## Fragmento del documento:
---+---

Antes de echar los rayos contra Donald Trump por su idea de comprarles a los daneses la isla de Groenlandia convendría hacer memoria. Medio siglo atrás, al menos, los alemanes se plantearon comprar otra isla, la de Mallorca, y yo escribí un artículo diciendo que no, que no se la vendiesen. Que se la regalaran. De haberme hecho caso el general Franco, si eran sus tiempos, no sólo habría resuelto el problema de la falta de divisas sino que igual el Lander correspondiente hubiese puesto coto a la codicia hotelera preservando mucho más el litoral. Pero aquello no sucedió y, salvo que me equivoque mucho (de nuevo), tampoco van a ir los daneses con Trump al registro de la propiedad a anotar la compraventa.

Pero los comentaristas se han apresurado a revisar los antecedentes: al fin y al cabo, los Estados Unidos no sólo compraron Alaska a los rusos sino que se hicieron con la Luisiana pagando a Francia y, como antecedente de mayor pertinencia, en el siglo XX ya hicieron un negocio con la propia Dinamarca adquiriendo las Islas Vírgenes. Costumbre de comprar cosas la tienen, pues, en la Casa Blanca sin necesidad de remontarse a la mejor operación inmobiliaria que se recuerda: Manhattan a cambio de unos cuantos abalorios.

No termina de quedar clara la repulsión hacia esos negocios gigantescos si se tiene en cuenta que la alternativa más común para ganar territorio es la guerra. Que se lo digan a los mejicanos, es decir, a los dueños de California, Tejas, Utah, Nuevo México, Nevada y parte de cinco Estados más de los que forman hoy la Unión hasta que se los arrebataron a mediados del siglo XIX. Si semejante expolio se considera todo un orgullo, con aires de gesta como en el caso de El Álamo, ni que decir tiene que el equivalente pacífico y consensuado de comprar cerca de dos millones de kilómetros cuadrados debería figurar en los altares.

---+---

## Qué hacer:
Transcribe sin cambios, del texto sobre la compra de Groenlandia, todo lo que va desde "No termina de" hasta "en los altares.".

---+---

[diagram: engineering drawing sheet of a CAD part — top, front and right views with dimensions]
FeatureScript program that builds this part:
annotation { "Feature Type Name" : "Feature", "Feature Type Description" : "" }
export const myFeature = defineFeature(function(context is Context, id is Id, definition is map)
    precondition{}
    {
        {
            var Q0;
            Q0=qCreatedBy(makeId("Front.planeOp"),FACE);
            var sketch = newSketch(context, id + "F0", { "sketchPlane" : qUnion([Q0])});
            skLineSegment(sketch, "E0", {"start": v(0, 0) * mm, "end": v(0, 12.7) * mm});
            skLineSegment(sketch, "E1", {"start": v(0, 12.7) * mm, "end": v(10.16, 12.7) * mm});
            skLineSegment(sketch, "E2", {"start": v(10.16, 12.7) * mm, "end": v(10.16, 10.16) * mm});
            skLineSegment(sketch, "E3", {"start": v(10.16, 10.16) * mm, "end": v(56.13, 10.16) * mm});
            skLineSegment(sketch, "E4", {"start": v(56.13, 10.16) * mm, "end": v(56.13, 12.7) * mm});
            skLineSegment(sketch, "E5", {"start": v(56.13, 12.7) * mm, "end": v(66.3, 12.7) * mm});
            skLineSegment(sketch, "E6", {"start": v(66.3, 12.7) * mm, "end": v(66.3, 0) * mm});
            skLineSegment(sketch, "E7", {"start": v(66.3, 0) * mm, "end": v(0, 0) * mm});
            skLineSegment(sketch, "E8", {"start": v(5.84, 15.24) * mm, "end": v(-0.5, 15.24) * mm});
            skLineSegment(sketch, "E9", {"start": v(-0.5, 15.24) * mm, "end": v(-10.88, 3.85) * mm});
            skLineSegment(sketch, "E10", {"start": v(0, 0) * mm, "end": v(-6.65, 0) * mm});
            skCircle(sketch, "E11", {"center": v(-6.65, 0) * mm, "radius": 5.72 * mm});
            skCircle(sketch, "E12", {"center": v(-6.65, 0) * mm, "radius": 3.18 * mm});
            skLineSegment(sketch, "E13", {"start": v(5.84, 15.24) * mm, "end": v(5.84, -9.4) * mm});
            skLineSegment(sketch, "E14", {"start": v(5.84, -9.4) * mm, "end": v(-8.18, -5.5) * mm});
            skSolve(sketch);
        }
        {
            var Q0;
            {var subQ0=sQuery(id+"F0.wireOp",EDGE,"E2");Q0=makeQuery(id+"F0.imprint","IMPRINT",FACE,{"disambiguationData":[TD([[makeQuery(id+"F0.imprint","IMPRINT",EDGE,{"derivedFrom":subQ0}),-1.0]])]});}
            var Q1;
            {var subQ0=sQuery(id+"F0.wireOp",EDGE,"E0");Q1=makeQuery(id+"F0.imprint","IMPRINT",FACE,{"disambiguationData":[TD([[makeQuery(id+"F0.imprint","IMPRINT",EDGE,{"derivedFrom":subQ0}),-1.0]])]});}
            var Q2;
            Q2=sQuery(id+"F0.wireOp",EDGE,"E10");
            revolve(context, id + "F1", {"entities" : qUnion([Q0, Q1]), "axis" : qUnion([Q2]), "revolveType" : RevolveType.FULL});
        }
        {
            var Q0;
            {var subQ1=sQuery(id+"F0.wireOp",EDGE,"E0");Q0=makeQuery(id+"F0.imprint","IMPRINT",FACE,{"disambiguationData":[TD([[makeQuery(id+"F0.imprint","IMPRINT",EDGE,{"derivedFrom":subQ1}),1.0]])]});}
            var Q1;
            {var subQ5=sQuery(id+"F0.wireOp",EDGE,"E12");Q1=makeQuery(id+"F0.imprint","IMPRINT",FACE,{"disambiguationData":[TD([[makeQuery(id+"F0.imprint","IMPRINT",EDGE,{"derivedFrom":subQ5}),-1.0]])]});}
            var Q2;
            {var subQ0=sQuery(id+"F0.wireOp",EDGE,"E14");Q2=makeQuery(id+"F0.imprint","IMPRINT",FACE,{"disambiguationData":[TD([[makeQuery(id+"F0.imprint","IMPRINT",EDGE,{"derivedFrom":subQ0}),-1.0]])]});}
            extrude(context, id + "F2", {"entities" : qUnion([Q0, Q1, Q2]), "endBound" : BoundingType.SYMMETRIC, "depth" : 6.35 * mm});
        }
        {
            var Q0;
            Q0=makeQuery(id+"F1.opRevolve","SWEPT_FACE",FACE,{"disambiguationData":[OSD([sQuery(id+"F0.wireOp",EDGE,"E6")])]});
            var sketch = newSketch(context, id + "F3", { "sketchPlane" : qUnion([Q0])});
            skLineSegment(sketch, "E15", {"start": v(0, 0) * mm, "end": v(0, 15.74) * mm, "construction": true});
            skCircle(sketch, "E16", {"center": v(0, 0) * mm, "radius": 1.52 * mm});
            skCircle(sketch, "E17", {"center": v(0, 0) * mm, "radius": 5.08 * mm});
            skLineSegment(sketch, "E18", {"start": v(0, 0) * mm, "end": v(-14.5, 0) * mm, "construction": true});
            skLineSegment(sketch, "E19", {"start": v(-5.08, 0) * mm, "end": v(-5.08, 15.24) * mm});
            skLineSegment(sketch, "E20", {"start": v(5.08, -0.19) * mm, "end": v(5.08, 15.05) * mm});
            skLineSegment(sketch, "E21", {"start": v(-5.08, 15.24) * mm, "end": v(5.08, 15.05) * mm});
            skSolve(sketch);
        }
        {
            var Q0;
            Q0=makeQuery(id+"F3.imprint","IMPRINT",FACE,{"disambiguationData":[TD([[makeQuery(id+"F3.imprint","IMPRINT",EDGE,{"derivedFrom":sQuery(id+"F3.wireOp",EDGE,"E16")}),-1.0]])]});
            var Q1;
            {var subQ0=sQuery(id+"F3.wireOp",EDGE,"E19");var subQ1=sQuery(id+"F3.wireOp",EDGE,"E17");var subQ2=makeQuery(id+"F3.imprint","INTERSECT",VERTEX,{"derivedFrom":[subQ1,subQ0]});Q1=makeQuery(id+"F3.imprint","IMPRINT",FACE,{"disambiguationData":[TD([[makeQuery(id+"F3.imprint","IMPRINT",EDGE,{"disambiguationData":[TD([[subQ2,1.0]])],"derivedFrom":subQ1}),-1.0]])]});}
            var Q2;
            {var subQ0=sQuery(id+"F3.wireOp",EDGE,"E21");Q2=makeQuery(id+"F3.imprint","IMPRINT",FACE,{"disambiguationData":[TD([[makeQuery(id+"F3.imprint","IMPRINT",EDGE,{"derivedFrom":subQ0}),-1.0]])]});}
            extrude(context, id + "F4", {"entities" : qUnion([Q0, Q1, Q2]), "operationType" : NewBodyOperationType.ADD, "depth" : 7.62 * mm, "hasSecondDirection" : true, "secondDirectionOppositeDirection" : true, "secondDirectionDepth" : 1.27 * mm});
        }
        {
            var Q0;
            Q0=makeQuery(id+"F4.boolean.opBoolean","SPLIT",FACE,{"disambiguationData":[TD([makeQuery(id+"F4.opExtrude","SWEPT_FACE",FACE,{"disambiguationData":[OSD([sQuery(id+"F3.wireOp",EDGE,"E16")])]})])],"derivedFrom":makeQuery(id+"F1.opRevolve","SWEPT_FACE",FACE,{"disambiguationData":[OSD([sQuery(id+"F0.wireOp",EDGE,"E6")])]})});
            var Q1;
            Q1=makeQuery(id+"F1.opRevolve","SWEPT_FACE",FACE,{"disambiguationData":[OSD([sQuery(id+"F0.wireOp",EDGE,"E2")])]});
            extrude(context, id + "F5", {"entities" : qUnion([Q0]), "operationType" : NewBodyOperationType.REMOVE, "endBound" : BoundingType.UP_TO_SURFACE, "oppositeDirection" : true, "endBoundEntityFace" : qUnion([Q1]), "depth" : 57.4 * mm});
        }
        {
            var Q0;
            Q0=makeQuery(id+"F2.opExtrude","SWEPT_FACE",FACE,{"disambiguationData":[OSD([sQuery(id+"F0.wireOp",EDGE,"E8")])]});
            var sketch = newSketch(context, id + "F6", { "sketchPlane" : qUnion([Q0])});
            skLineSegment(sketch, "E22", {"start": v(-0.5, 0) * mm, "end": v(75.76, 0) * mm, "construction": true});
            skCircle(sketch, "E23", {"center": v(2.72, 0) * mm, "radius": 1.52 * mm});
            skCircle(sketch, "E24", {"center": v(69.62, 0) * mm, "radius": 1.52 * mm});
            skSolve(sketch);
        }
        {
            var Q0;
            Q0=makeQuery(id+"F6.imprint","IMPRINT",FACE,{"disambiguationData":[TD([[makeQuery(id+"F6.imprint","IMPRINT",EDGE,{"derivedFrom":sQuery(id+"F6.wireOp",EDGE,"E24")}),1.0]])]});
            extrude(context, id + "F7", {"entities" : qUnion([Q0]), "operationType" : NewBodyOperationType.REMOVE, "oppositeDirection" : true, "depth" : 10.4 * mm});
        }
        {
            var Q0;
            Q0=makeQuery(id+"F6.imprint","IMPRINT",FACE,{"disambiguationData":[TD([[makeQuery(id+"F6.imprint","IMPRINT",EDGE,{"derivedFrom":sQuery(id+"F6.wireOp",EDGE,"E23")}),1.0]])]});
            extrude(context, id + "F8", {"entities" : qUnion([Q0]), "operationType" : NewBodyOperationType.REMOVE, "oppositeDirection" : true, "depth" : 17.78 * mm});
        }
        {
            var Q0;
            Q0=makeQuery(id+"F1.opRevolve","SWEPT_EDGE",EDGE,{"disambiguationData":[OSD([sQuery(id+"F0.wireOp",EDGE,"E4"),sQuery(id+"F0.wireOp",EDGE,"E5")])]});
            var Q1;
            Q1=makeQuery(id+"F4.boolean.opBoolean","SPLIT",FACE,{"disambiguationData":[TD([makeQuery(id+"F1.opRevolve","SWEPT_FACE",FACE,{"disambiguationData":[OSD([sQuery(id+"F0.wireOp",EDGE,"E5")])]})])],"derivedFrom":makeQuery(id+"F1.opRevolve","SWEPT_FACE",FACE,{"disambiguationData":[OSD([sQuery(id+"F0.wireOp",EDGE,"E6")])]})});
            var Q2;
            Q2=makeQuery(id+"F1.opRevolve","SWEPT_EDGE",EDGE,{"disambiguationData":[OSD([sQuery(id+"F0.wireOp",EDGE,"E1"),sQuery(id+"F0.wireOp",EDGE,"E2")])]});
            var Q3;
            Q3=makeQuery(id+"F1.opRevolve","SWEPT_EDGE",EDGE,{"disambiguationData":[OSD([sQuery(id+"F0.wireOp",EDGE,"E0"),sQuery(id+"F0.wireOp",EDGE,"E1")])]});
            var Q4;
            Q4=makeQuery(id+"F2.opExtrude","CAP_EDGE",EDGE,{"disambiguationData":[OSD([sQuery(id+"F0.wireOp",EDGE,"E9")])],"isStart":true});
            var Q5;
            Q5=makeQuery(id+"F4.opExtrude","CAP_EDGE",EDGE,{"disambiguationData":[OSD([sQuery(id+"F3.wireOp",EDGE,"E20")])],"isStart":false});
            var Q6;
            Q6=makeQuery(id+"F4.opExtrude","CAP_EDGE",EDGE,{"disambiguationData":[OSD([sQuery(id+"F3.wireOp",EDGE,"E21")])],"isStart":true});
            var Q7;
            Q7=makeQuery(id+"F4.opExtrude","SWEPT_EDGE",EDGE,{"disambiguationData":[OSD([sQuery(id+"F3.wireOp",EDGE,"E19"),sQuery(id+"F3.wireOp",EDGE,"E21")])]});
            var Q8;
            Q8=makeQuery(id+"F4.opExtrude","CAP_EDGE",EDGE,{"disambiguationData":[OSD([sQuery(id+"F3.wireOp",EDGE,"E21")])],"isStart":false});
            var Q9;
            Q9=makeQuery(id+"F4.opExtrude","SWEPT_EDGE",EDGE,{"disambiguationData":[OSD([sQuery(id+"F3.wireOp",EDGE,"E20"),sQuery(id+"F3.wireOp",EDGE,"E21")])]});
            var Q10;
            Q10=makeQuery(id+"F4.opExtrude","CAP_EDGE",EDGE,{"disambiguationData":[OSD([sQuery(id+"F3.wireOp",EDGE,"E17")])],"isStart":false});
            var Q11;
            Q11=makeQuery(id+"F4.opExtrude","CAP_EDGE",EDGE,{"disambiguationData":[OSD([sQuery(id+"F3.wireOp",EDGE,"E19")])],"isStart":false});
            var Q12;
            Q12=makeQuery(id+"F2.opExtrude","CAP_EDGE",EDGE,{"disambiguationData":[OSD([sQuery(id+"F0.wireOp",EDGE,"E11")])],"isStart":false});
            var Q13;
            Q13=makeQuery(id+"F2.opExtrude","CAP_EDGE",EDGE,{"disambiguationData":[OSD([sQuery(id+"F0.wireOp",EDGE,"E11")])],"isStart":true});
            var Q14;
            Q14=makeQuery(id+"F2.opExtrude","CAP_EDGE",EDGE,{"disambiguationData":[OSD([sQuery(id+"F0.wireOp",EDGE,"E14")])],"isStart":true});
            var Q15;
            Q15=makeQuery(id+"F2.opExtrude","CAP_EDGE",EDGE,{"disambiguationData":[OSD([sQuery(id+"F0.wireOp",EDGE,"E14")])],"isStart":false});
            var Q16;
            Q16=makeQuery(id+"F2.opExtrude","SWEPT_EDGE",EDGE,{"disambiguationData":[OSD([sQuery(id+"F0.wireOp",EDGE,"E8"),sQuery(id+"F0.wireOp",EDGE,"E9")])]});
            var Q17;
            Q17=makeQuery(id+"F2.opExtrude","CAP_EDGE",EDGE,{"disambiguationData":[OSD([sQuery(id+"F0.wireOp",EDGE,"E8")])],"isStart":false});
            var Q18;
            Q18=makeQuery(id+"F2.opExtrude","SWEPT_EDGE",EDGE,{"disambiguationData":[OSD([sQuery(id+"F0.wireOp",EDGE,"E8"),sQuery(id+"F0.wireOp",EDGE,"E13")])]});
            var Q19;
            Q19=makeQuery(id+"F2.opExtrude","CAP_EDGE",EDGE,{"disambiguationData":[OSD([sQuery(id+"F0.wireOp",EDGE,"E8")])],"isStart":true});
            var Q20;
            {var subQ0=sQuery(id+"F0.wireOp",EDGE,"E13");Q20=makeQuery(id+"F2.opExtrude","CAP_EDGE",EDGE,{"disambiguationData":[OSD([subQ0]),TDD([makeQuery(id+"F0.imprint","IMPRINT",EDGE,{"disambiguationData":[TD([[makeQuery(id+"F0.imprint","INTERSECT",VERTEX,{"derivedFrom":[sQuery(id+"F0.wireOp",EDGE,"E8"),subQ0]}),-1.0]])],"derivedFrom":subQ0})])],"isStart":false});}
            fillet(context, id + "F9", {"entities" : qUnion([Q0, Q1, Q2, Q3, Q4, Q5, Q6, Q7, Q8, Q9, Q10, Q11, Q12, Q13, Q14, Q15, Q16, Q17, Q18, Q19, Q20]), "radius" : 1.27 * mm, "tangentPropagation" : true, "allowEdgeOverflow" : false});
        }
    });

---+---

## Solución propuesta:
No termina de quedar clara la repulsión hacia esos negocios gigantescos si se tiene en cuenta que la alternativa más común para ganar territorio es la guerra. Que se lo digan a los mejicanos, es decir, a los dueños de California, Tejas, Utah, Nuevo México, Nevada y parte de cinco Estados más de los que forman hoy la Unión hasta que se los arrebataron a mediados del siglo XIX. Si semejante expolio se considera todo un orgullo, con aires de gesta como en el caso de El Álamo, ni que decir tiene que el equivalente pacífico y consensuado de comprar cerca de dos millones de kilómetros cuadrados debería figurar en los altares.